Server for analyzing downloadable Social Media user data.
You can download your Social Media user data here:
Facebook: https://www.facebook.com/dyi/?referrer=ayi
Instagram: https://www.instagram.com/download/request/
Installing required packages
pip install -r requirements.txt
From here you can either run App.py
to run the server in debugging mode.
When the user uploads the zip file provided by given social media platform, the server unzips the file into a temporary directory on the server.
Once the process finishes and is analyzed, the temporary directory is deleted along with any user data that was provided or processed during that session. No user data will be saved, everything is deleted immediately.
The end goal of each analysis is to provide a json format that can be easily readable by a frontend service, whether that's the website frontend or anther service designed to analyze user data over a period of time.

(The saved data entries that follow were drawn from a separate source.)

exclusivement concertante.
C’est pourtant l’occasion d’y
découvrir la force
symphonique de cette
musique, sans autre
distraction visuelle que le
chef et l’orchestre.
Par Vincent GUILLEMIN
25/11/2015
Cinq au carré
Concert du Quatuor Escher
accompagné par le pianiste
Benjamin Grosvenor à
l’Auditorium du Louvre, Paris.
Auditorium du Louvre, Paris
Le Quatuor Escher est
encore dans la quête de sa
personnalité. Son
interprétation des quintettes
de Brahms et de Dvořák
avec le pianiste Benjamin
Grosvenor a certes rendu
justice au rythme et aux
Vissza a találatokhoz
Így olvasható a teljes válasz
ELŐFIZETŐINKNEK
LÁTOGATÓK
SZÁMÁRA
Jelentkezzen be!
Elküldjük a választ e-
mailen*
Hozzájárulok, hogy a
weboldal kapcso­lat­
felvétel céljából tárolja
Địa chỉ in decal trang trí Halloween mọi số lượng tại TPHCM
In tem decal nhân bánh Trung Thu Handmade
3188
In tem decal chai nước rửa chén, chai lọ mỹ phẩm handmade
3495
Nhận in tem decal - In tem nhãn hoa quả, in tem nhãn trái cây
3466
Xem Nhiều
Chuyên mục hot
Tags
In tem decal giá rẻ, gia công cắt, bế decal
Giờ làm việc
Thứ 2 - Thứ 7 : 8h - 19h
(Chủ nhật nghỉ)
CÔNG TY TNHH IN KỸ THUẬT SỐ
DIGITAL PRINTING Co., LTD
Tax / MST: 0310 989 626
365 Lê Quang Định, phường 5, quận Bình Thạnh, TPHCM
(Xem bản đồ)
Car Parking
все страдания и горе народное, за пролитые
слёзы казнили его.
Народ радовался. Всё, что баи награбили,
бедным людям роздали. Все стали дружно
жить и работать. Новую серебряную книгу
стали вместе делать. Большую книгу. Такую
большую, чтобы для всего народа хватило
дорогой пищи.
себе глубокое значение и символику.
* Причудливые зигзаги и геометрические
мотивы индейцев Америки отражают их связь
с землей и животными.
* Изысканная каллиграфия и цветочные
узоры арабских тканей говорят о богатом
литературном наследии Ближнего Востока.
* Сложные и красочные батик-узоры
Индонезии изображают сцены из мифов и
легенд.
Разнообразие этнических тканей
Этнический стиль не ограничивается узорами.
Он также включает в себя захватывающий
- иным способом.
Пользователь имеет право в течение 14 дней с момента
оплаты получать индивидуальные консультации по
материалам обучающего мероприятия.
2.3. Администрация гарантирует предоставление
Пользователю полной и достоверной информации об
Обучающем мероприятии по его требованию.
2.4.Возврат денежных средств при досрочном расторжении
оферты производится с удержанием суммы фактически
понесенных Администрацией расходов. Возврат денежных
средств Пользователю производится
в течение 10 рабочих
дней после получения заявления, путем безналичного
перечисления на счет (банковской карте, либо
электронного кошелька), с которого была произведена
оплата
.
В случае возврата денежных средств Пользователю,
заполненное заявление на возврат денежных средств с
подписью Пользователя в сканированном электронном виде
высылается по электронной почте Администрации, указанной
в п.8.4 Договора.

The end result of analyzing the searches will be a JSON format of getting the frequency of each search, and providing a comprehensive histogram of each search.
No or content of the user messages will be collected, analyzed, or stored. That's creepy. Only what type of message (text, photo, video etc.), sender, and time will be analyzed.
Analysis of the messages revolves around the response time of each message.
This includes how fast each of you respond, the ability to keep a conversation going, if the relationship between you and the recipiant is one sided, who usually initiates the conversation, etc. This also includes the grouping of messages to find somewhat of conversations.
- Response Times
- Amount of double messaging
- Most initiations of conversations
- Least self initiations conversations
All compilable code is written in python. Server is written with Flask/Flask-Cors and analysis utilizes NumPy, Pandas, and Scikit-learn.